There was no camera, however, to demonstrate whether the guests were, “living within the household of the permanent occupant” (as required by the statute that limits short-term sublets), i.e. there was no camera data to demonstrate whether the tenant was at home when the guests were subletting from him. Nevertheless, my client was very confident because we had identified many Airbnb listings for the apartment where the tenant was offering to rent the “whole apartment”. OK, so, against my better judgment, I agreed to bring the case without first insisting that the client hire a trained and licensed private investigator and install a proper surveillance camera outside of the subject unit.
This tenant was represented by a clever young tenant’s attorney, for whom I have mountains of respect. This attorney called me and said, “Michelle, the tenant works nights, so he slept in the bed during the day and his guest slept there at night. Thus, he rented the “whole apartment”, while the guest was living within his household.”
Now that’s clever!
It also wasn’t true. Our investigation revealed that this tenant had moved out of the Rent Stabilized unit and in with a new partner. But you can’t blame the tenant for taking a shot. He was making a fortune on the apartment as a hotel unit, with its depressed Stabilized rent and no hotel tax, what’s not to love?!
Yeah, I could have done discovery and depos and vetted this creative excuse in the course of litigating this holdover and I think things would have broken my way and we would have won the case, if the owner wanted to drop bags of money on my legal fees and spend a year plus on the case.
Um…We settled.
What’s the Lesson? The lesson is, as I have oft said in these pages – a picture (or a video) is worth a thousand words, or a thousand guesses and speculations.
• Cameras are cheaper than legal fees. If a landlord is not willing to pay for cameras, he is not going to be willing to pay legal fees for a protracted trial that landlord is likely to lose.
• Cameras should be set up by a professional licensed private investigations and/or security firm. The more experience the company has with this type of work, the better.
• The camera must be set up so that it does NOT look into the tenant’s apartment when the door is opened, thus invading tenant’s privacy. Courts in New York have ruled that tenants have an expectation of privacy inside their apartment behind the closed entry door. Otero v. Houston Street Owners Corp., 2012 WL 692037 (Sup. Ct. NY. Co.); see also People v. Mercado, 68 N.Y.2d 874 (1986) (“Once the door is closed, an individual is entitled to assume that while inside he or she will not be viewed by others”). On the other hand, New York courts have found that residents in multi-family buildings lack a reasonable expectation of privacy in the building’s common areas, such as lobbies, stairwells and hallways because it is accessible to other persons. People v. Funches, 89 N.Y.2d 1005, 1007 (1997).

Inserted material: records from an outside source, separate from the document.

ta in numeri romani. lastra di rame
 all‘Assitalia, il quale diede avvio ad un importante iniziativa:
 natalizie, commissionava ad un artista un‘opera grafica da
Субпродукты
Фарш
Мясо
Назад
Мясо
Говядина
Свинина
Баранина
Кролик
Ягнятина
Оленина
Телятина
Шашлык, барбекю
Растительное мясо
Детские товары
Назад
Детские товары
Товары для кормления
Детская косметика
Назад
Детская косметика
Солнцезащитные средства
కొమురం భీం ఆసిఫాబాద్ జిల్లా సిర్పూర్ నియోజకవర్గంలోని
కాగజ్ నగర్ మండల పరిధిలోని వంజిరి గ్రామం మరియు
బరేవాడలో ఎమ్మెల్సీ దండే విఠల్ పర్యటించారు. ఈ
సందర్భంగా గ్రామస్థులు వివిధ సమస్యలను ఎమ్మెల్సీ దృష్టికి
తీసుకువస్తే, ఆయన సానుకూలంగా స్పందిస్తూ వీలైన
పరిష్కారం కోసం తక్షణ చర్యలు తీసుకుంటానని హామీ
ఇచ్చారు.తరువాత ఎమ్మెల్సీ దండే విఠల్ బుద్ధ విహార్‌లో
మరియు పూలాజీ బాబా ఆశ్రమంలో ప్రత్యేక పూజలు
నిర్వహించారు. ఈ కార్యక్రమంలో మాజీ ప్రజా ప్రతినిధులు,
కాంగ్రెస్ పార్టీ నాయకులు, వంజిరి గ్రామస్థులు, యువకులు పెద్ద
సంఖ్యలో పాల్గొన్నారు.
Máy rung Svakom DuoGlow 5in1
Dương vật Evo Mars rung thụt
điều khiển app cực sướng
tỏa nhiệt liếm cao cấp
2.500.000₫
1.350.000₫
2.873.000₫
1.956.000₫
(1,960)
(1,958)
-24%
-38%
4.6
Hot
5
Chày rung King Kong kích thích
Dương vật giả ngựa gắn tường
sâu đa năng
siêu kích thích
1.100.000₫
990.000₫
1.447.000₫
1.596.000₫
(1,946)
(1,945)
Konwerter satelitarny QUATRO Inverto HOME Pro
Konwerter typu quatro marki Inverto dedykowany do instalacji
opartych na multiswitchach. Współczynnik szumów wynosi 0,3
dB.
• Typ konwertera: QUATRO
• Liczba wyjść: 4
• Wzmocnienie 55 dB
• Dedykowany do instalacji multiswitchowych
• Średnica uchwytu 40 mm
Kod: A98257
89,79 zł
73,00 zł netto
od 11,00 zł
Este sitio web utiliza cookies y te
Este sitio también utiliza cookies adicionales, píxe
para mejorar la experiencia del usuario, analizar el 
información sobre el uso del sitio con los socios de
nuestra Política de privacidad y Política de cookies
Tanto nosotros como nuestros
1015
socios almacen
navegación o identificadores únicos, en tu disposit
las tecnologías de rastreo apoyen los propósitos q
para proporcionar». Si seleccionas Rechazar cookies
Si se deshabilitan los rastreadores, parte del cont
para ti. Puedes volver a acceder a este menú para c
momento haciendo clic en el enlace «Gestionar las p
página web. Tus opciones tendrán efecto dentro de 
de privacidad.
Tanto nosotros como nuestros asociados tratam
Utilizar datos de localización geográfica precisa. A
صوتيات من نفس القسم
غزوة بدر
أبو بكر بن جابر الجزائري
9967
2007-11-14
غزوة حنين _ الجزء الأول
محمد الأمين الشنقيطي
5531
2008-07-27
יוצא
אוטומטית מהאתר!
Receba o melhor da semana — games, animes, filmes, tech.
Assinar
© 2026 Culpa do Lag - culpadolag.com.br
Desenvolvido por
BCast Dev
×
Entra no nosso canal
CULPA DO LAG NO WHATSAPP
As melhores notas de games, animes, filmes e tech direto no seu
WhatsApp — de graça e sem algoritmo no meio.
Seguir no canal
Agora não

• The camera must be set up so that it gets a clear view of the subject apartment, but not so that multiple apartments are under surveillance, because then there will be a lot of unnecessary footage to review.
• The camera should be motion activated; otherwise, it will be difficult to review all the footage.
• Landlord’s counsel needs to work closely with the surveillance camera technologists to streamline both the technical and legal process involved with utilizing cameras, or the evidence obtained from the cameras might not be admissible. A videotape must be “authenticated” before it can be used as evidence in a court proceeding. Testimony from someone who has knowledge of the circumstances and who actually reviewed the footage is usually sufficient. See Zegarelli v. Hughes, 3 N.Y.3d 64, 69 (2004).
• I strongly prefer that the same person:
• install the camera;
• maintain the camera (i.e. changes its batteries);
• retrieve the data card from the camera and take it to where it will be stored;
• superintend the storage system;
• review the footage; and
• produce a detailed log of what each incident reveals.
This person is your witness in court!
Finally, I do truly respect the creative argument offered by this tenant and his attorney. I could see how, if true, such a circumstance might actually prove to be a great defense for a tenant accused of violating the prohibitions against short-term subletting. I will keep it in mind for my next case where I represent a tenant in this situation!
Respectfully submitted,
Michelle Maratto Itkowitz
(1) Some details changed to protect the innocent.